My aim is to interest while I instruct; to educate while I entertain. (…) The treble (upper) part is for the pupil; the middle and bass part, for the instructor. However, when the pupil advances sufficiently to do so, the second part can, and should be used by the pupil, while the Primo is played by the teacher. Strange as the statement may seem, the treble or upper part or Primo, which are all synonymous terms, may be played with equally great benefit by the advanced player. The reason for it is the fact that the Primo part is built mainly on five adjacent white keys (five numbers are on black keys only), this maintaining and ideal position of the had all the time.”
Godowsky himself held his Miniatures in high esteem. There’s a touching testimony of his mentioned by the collection’s publisher in the scores Preface: “I have given a great deal of thought and loving care to the Miniatures and though the pieces are smaller and considerably less complicated than anything I have ever written, they represent the best there is in me. The experience and assimilated knowledge, the aims and aspirations, the hopes and ideals, the disappointments and yearnings of a sensitive nature and an artist’s soul are all to be found in this series of simple five-finger pieces. Working within such self-imposed limitations has convinced me that economy of means leads to a superior form of concentration, and the resulting concentrated effort produces the quintessence of human endeavor, matrially and spiritually. The resourcefulness needed in dealing frugally with the means at our command often opens up unexplored and unsuspected regions of imagination. In working on the Miniatures I have been amazed at the possibilities created by the adopted restrictions (…)”

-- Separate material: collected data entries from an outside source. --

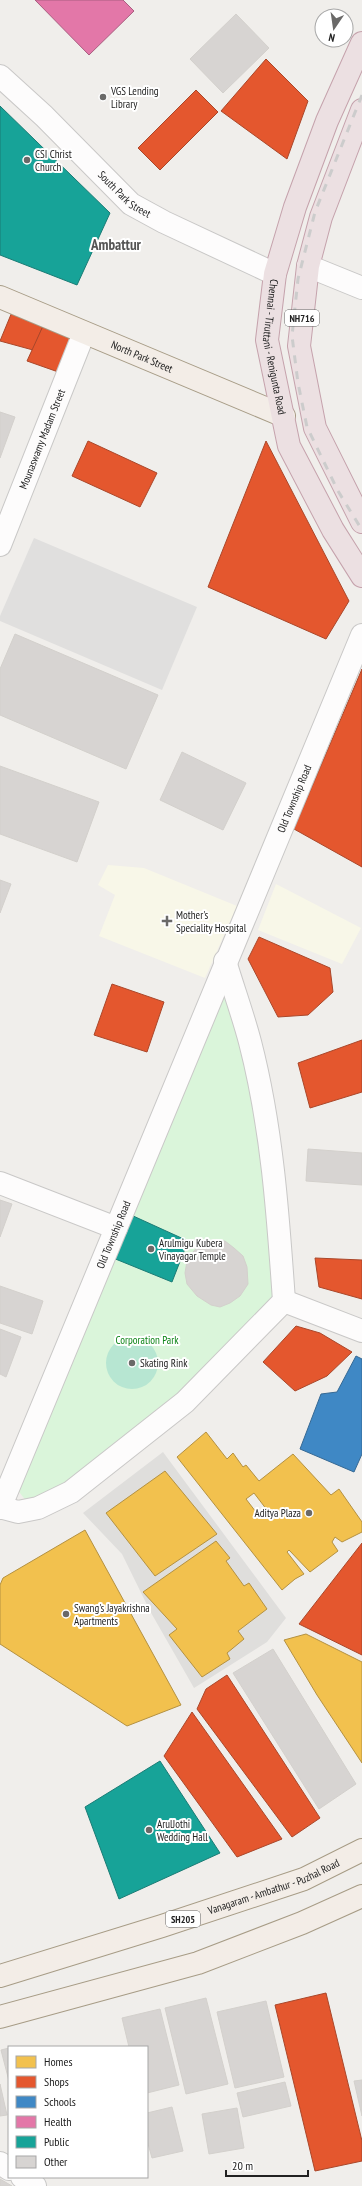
<svg xmlns="http://www.w3.org/2000/svg" width="362" height="2186" viewBox="0 0 362 2186" font-family="'PT Sans Narrow',sans-serif">
  <rect width="100%" height="100%" fill="#f0eeeb"/>
  <polygon fill="#dfdedc" points="163,1452 286,1618 267,1642 194,1688 150,1611 122,1554 83,1513"/>
  <g fill="#f8f7e8">
    <polygon points="108,865 144,868 237,906 205,978 99,936 115,895 98,885"/>
    <polygon points="276,884 361,928 342,964 258,930"/>
  </g>
  <polygon fill="#daf5da" points="227,990 262,1135 275,1287 271,1302 181,1397 66,1488 27,1502 16,1488 113,1258 172,1282 188,1241 131,1215 217,1000"/>
  <circle fill="#b7e6d2" cx="132" cy="1363" r="26"/>
  <polygon fill="#e0dfde" points="34,538 197,607 162,690 0,621 0,616"/>
  <g fill="#f2c14e" stroke="#b49141" fill-rule="evenodd">
    <path d="M206,1432L227,1459L233,1453L243,1467L246,1465L259,1481L293,1454L331,1495L339,1489L362,1522V1532L342,1542L335,1537L332,1542L338,1551L310,1572L289,1550L287,1552L304,1574L295,1579L282,1590L177,1457ZM254,1493L267,1510L259,1516L246,1499Z"/>
    <polygon points="165,1471 217,1534 155,1576 106,1513"/>
    <polygon points="85,1530 181,1705 127,1726 0,1644 0,1585 3,1578"/>
    <polygon points="216,1541 230,1558 226,1561 244,1586 249,1583 267,1609 238,1631 244,1639 227,1653 230,1659 202,1677 169,1635 177,1629 143,1592"/>
    <polygon points="306,1634 362,1662 362,1763 317,1695 284,1640"/>
  </g>
  <g fill="#e4572e" stroke="#aa472a">
    <polygon points="266,59 308,101 287,159 221,111"/>
    <polygon points="196,90 218,112 160,170 138,148"/>
    <polygon points="12,312 43,326 33,350 0,341"/>
    <polygon points="43,326 78,340 64,374 27,361"/>
    <polygon points="88,441 157,473 140,507 72,476"/>
    <polygon points="266,441 349,601 326,639 208,587"/>
    <polygon points="362,669 362,867 294,829"/>
    <polygon points="259,937 330,968 333,992 308,1015 278,1017 248,959"/>
    <polygon points="112,984 164,1002 147,1052 94,1035"/>
    <polygon points="362,1040 362,1092 310,1108 298,1063"/>
    <polygon points="315,1258 362,1260 362,1299 319,1287"/>
    <polygon points="296,1326 320,1333 352,1352 327,1376 295,1391 263,1362"/>
    <polygon points="362,1543 362,1655 299,1624"/>
    <polygon points="227,1675 320,1818 292,1837 197,1709 206,1689"/>
    <polygon points="192,1712 282,1839 237,1857 164,1756"/>
    <polygon points="326,1993 362,2141 362,2161 315,2171 275,2005"/>
  </g>
  <polygon fill="#3f88c5" stroke="#366994" points="356,1356 362,1359 362,1454 354,1472 300,1449 321,1394 337,1392"/>
  <polygon fill="#e377a8" stroke="#a95e80" points="35,0 123,0 134,11 89,55"/>
  <g fill="#17a398" stroke="#1a7c75">
    <polygon points="0,106 110,213 77,285 0,255"/>
    <polygon points="131,1215 188,1241 172,1282 113,1258"/>
    <polygon points="160,1761 220,1853 119,1899 85,1807"/>
  </g>
  <g fill="#d7d4d2" stroke="#d3d0cc">
    <polygon points="236,14 269,48 223,93 190,59"/>
    <polygon points="0,412 15,417 0,458"/>
    <polygon points="15,634 158,695 126,769 0,715 0,669"/>
    <polygon points="182,752 246,783 223,830 160,800"/>
    <polygon points="0,766 99,802 77,862 0,834"/>
    <polygon points="0,880 11,884 0,913"/>
    <polygon points="308,1149 362,1153 362,1185 306,1181"/>
    <polygon points="0,1200 12,1204 0,1237"/>
    <polygon points="213,1240 225,1241 234,1248 243,1256 247,1267 248,1284 240,1296 230,1303 220,1307 211,1305 197,1296 187,1284 185,1273 187,1261 193,1252 202,1242"/>
    <polygon points="0,1286 43,1301 32,1334 0,1323"/>
    <polygon points="0,1329 21,1337 6,1377 0,1374"/>
    <polygon points="273,1649 356,1784 319,1809 233,1673"/>
    <polygon points="206,1998 228,2084 186,2094 165,2008"/>
    <polygon points="266,2001 284,2077 235,2088 217,2012"/>
    <polygon points="160,2009 179,2085 147,2093 147,2047 129,2047 122,2018"/>
    <polygon points="9,2048 9,2081 1,2050"/>
    <polygon points="362,2080 362,2116 354,2081"/>
    <polygon points="285,2082 291,2106 243,2117 237,2093"/>
    <polygon points="0,2084 7,2115 0,2116"/>
    <polygon points="172,2107 183,2151 152,2158 147,2140 147,2113"/>
    <polygon points="237,2108 244,2148 209,2154 202,2114"/>
    <polygon points="0,2179 12,2186 0,2186"/>
  </g>
  <g fill="none" stroke-linecap="round" stroke-linejoin="round">
    <g stroke="#c9c8c7" stroke-width="24">
      <g id="minor">
        <path id="s1" d="M0,76L44,116L131,204L164,222L275,274"/>
        <polyline points="308,266 362,288"/>
        <path id="s2" d="M0,545L84,333"/>
        <polyline points="0,1183 116,1228"/>
        <polyline points="284,1301 362,1331"/>
        <path d="M0,1507L18,1512L38,1508L71,1492L185,1402L284,1301C278,1214 272,1127 250,1042C243,1015 233,988 225,961"/>
        <path id="s3" d="M0,1508L362,635"/>
        <polyline points="0,2163 9,2169"/>
        <polyline points="22,2177 35,2186"/>
      </g>
    </g>
    <g stroke="#a79c86" stroke-width="24">
      <g id="major">
        <path id="s4" d="M0,297L284,416"/>
        <path id="s5" d="M0,1976L162,1926L304,1879L362,1850"/>
        <polyline points="0,2017 198,1963 302,1923 362,1896"/>
      </g>
    </g>
    <g stroke="#c5a2ac" stroke-width="24">
      <g id="highway">
        <path id="s6" d="M362,43L327,121L295,207L275,274L267,340L289,446L333,530L362,576"/>
        <polyline points="362,110 321,217 308,266 299,346 315,428 362,522"/>
      </g>
    </g>
    <use href="#minor" stroke="#fdfcfc" stroke-width="22"/>
    <use href="#major" stroke="#f3ede7" stroke-width="22"/>
    <use href="#highway" stroke="#ece0e2" stroke-width="22"/>
    <polyline stroke="#ccc" stroke-width="3" stroke-dasharray="8 8" stroke-linecap="butt" points="362,95 315,212 298,279 292,336 298,383 307,427 338,491 362,530"/>
  </g>
  <g fill="#6a6968" stroke="#fff" stroke-width="1.5">
    <circle cx="103" cy="97" r="4"/>
    <circle cx="27" cy="160" r="4"/>
    <path d="M165 915h4v4h4v4h-4v4h-4v-4h-4v-4h4z"/>
    <circle cx="151" cy="1249" r="4"/>
    <circle cx="132" cy="1363" r="4"/>
    <circle cx="309" cy="1513" r="4"/>
    <circle cx="66" cy="1614" r="4"/>
    <circle cx="149" cy="1830" r="4"/>
  </g>
  <g text-anchor="middle" stroke-width="4" stroke-linejoin="round" paint-order="stroke">
    <g fill="#fff" stroke="#646464" stroke-width="1">
      <rect x="285" y="310" width="34" height="16" rx="3"/>
      <rect x="166" y="1911" width="34" height="16" rx="3"/>
    </g>
    <g font-size="10" font-weight="bold" fill="#222">
      <text x="302" y="322">NH716</text>
      <text x="183" y="1923">SH205</text>
    </g>
    <g font-size="11" fill="#222" stroke="#fff" text-anchor="start">
      <text x="111" y="95">VGS Lending<tspan x="111" dy="13">Library</tspan></text>
      <text x="35" y="158">CSI Christ<tspan x="35" dy="13">Church</tspan></text>
      <text x="176" y="919">Mother's<tspan x="176" dy="13">Speciality Hospital</tspan></text>
      <text x="159" y="1247">Arulmigu Kubera<tspan x="159" dy="13">Vinayagar Temple</tspan></text>
      <text x="140" y="1367">Skating Rink</text>
      <text x="301" y="1517" text-anchor="end">Aditya Plaza</text>
      <text x="74" y="1612">Swang's Jayakrishna<tspan x="74" dy="13">Apartments</tspan></text>
      <text x="157" y="1828">ArulJothi<tspan x="157" dy="13">Wedding Hall</tspan></text>
    </g>
    <g font-size="11" fill="#222" stroke="#fff">
      <text dy="4" stroke="none"><textPath href="#s1" startOffset="172">South Park Street</textPath></text>
      <text dy="4" stroke="none"><textPath href="#s6" startOffset="321">Chennai - Tiruttani - Renigunta Road</textPath></text>
      <text dy="4" stroke="none"><textPath href="#s4" startOffset="154">North Park Street</textPath></text>
      <text dy="4" stroke="none"><textPath href="#s2" startOffset="114">Mounaswamy Madam Street</textPath></text>
      <text dy="4" stroke="none"><textPath href="#s3" startOffset="768">Old Township Road</textPath></text>
      <text dy="4" stroke="none"><textPath href="#s3" startOffset="296">Old Township Road</textPath></text>
      <text dy="4" stroke="none"><textPath href="#s5" startOffset="288">Vanagaram - Ambathur - Puzhal Road</textPath></text>
    </g>
    <g font-size="11" fill="#0c8416" stroke="#fff">
      <text x="147" y="1344">Corporation Park</text>
    </g>
    <g font-size="15" font-weight="bold" fill="#555" stroke="#fff">
      <text x="116" y="250">Ambattur</text>
    </g>
  </g>
  <rect x="8" y="2046" width="140" height="132" fill="#ffffff" stroke="#a7a7a7"/>
  <rect x="16" y="2056" width="20" height="12" fill="#f2c14e" stroke="#a7a7a7"/>
  <text x="44" y="2066" font-size="12" fill="#222222">Homes</text>
  <rect x="16" y="2076" width="20" height="12" fill="#e4572e" stroke="#a7a7a7"/>
  <text x="44" y="2086" font-size="12" fill="#222222">Shops</text>
  <rect x="16" y="2096" width="20" height="12" fill="#3f88c5" stroke="#a7a7a7"/>
  <text x="44" y="2106" font-size="12" fill="#222222">Schools</text>
  <rect x="16" y="2116" width="20" height="12" fill="#e377a8" stroke="#a7a7a7"/>
  <text x="44" y="2126" font-size="12" fill="#222222">Health</text>
  <rect x="16" y="2136" width="20" height="12" fill="#17a398" stroke="#a7a7a7"/>
  <text x="44" y="2146" font-size="12" fill="#222222">Public</text>
  <rect x="16" y="2156" width="20" height="12" fill="#d7d4d2" stroke="#a7a7a7"/>
  <text x="44" y="2166" font-size="12" fill="#222222">Other</text>
  <g transform="translate(334 28) rotate(193)"><circle r="19" fill="#ffffff" stroke="#a7a7a7"/>
  <path d="M0-3L7 15L0 10L-7 15Z" fill="#6a6968"/>
  <text y="-6" font-size="11" font-weight="bold" text-anchor="middle" fill="#222222">N</text>
  </g>
  <path d="M226 2170v6h82v-6" fill="none" stroke="#222222" stroke-width="2"/>
  <text x="232" y="2170" font-size="12" fill="#222222" stroke="#ffffff" stroke-width="3" paint-order="stroke">20 m</text>
</svg>
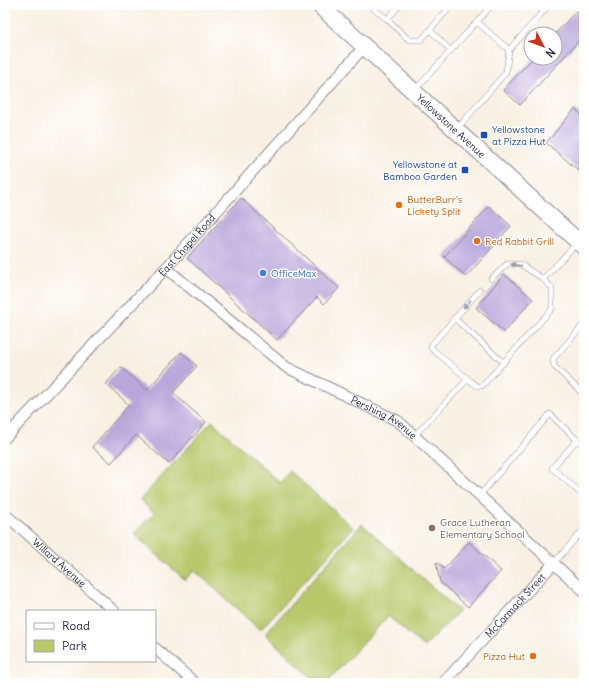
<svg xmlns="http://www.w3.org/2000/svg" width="589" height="688" font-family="Delius,sans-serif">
  <rect width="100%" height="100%" fill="#fff"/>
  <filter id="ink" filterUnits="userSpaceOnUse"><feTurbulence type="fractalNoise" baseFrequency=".025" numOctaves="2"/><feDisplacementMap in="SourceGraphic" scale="8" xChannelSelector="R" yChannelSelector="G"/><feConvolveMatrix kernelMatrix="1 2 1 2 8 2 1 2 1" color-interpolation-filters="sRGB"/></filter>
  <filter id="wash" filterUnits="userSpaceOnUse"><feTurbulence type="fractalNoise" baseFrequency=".012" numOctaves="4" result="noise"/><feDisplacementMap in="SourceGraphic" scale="16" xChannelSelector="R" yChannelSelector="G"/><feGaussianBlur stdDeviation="0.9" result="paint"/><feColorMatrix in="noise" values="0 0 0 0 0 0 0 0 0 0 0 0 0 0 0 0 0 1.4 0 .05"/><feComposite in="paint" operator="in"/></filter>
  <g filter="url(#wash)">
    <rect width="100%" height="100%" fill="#f8f0e2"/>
    <path fill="#b8c86a" stroke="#6d7552" d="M212,421L280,483L290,471L353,528L260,630L194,570L185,580L134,534L154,513L140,500Z
      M362,524L459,611L424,647L388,616L326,683H317L265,634Z"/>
    <g id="blocks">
      <path fill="#b9a7db" d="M576,11L584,19V35L520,105L503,90L533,58H555V34Z
        M575,109L584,117V175L546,143Z
        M241,198L339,288L324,304L317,297L277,340L187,258Z
        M489,206L511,226L466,277L444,257Z
        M504,274L533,299L504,332L476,308Z
        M181,352L197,366L173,393L206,422L169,464L136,435L111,463L92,447L129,405L106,384L121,367L147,390Z
        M469,542L501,571L468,607L440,582L436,562L444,569Z"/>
    </g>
  </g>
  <g filter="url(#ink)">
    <use href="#blocks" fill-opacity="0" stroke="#8d898e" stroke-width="1"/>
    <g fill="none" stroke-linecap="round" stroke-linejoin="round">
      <g stroke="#8d898e" stroke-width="6">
        <path id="service" d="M369,5L387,19
          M400,5L387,19L409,40H421L452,5
          M477,22L509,50L549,5
          M430,30L451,51
          M415,90L492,5
          M457,129L506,72L509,50
          M543,279L577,243
          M454,318L504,363
          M584,324L553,359L554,366L581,392H584
          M468,379L477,386H482L552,309V288L543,279L520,264H507L491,279
          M414,436L468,379L431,348L432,344L480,290
          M584,446L577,440L552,468L584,496
          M480,495L550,414L577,440
          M554,563L584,529"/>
      </g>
      <g stroke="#8d898e" stroke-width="12">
        <g id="minor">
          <path id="s1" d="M166,268L286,367L398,421L584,591"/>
          <path id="s2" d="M5,438L166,268L364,47"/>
          <path id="s3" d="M5,514L114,611"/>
          <path d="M155,648L195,683"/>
          <path id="s4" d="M443,683L554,563"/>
        </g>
      </g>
      <g stroke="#8d898e" stroke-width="18">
        <g id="primary">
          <path id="s5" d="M319,5L584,247"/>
        </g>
      </g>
      <use href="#service" stroke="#fff" stroke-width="5"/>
      <use href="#minor" stroke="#fff" stroke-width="10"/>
      <use href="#primary" stroke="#fff" stroke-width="16"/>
    </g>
    <defs><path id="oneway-solid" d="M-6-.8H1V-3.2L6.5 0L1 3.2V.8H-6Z"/></defs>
    <g fill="#9c9ca7">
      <use href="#oneway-solid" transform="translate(516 265) rotate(-172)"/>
      <use href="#oneway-solid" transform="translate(467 304) rotate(133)"/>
    </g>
  </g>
  <g fill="#1a4fb4" stroke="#fff" stroke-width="1.5">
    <rect x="480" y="131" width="8" height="8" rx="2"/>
    <rect x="461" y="166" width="8" height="8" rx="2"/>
  </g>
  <g fill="#e8710a" stroke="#fff" stroke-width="1.5">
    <circle cx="399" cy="205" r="4"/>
    <circle cx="477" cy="241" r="4"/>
    <circle cx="533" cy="656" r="4"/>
  </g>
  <circle fill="#3f7fe0" stroke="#fff" stroke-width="1.5" cx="263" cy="273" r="4"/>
  <circle fill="#8d6e63" stroke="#fff" stroke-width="1.5" cx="432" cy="528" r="4"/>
  <g text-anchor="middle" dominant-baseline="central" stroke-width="3" stroke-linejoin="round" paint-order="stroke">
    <g font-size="10" fill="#22223b" stroke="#fff">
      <text stroke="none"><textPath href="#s5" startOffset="179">Yellowstone Avenue</textPath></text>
      <text stroke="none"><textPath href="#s2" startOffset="265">East Chapel Road</textPath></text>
      <text stroke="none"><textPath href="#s1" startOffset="266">Pershing Avenue</textPath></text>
      <text stroke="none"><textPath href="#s3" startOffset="73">Willard Avenue</textPath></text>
      <text stroke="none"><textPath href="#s4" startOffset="106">McCormack Street</textPath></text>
    </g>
    <g font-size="10" fill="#164399" stroke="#fff" text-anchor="start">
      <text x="492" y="129">Yellowstone<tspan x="492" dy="12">at Pizza Hut</tspan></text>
      <text x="457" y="164" text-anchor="end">Yellowstone at<tspan x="457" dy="12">Bamboo Garden</tspan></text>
    </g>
    <g font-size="10" fill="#c56008" stroke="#fff" text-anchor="start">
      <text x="407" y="199">ButterBurr's<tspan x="407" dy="12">Lickety Split</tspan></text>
      <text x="485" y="241">Red Rabbit Grill</text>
      <text x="525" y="656" text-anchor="end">Pizza Hut</text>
    </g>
    <g font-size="10" fill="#366cbe" stroke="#fff" text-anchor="start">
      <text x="271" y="273">OfficeMax</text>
    </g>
    <g font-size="10" fill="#785e54" stroke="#fff" text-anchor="start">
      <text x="440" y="522">Grace Lutheran<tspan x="440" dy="12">Elementary School</tspan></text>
    </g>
  </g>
  <rect width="589" height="688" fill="none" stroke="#fff" stroke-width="20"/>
  <rect x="26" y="610" width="130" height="52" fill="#ffffff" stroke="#a7a7b1"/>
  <rect x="34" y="623" width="20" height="6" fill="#ffffff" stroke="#a7a7b1"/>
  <text x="62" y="630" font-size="12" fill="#22223b">Road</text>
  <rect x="34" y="640" width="20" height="12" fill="#b8c86a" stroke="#a7a7b1"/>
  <text x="62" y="650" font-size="12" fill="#22223b">Park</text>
  <g transform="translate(543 46) rotate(132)"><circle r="19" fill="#ffffff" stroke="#a7a7b1"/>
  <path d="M0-3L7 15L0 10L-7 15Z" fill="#c8321e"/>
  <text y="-6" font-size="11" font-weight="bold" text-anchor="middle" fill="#22223b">N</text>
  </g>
</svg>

In all honesty, I’m not as overwhelmed as that. The music is certainly charming, although a certain impression of sameness may arise in the course of the disc’s well-filled 70 minutes. Godowsky seems to have agreed, the pieces weren’t meant to be played as a whole. He ends his preface by stating that “any and all of the Miniatures are suitable for concert performances when arranged in attractive groups of contrasting numbers, preferably to be played by the two performers on separate instruments. All Miniatures are particularly qualified to be used on the radio due to their conciseness, brevity and diversity of content, mood and form.”
I have no comment other than positive about Joseph Banowetz and Alton Chan’s playing.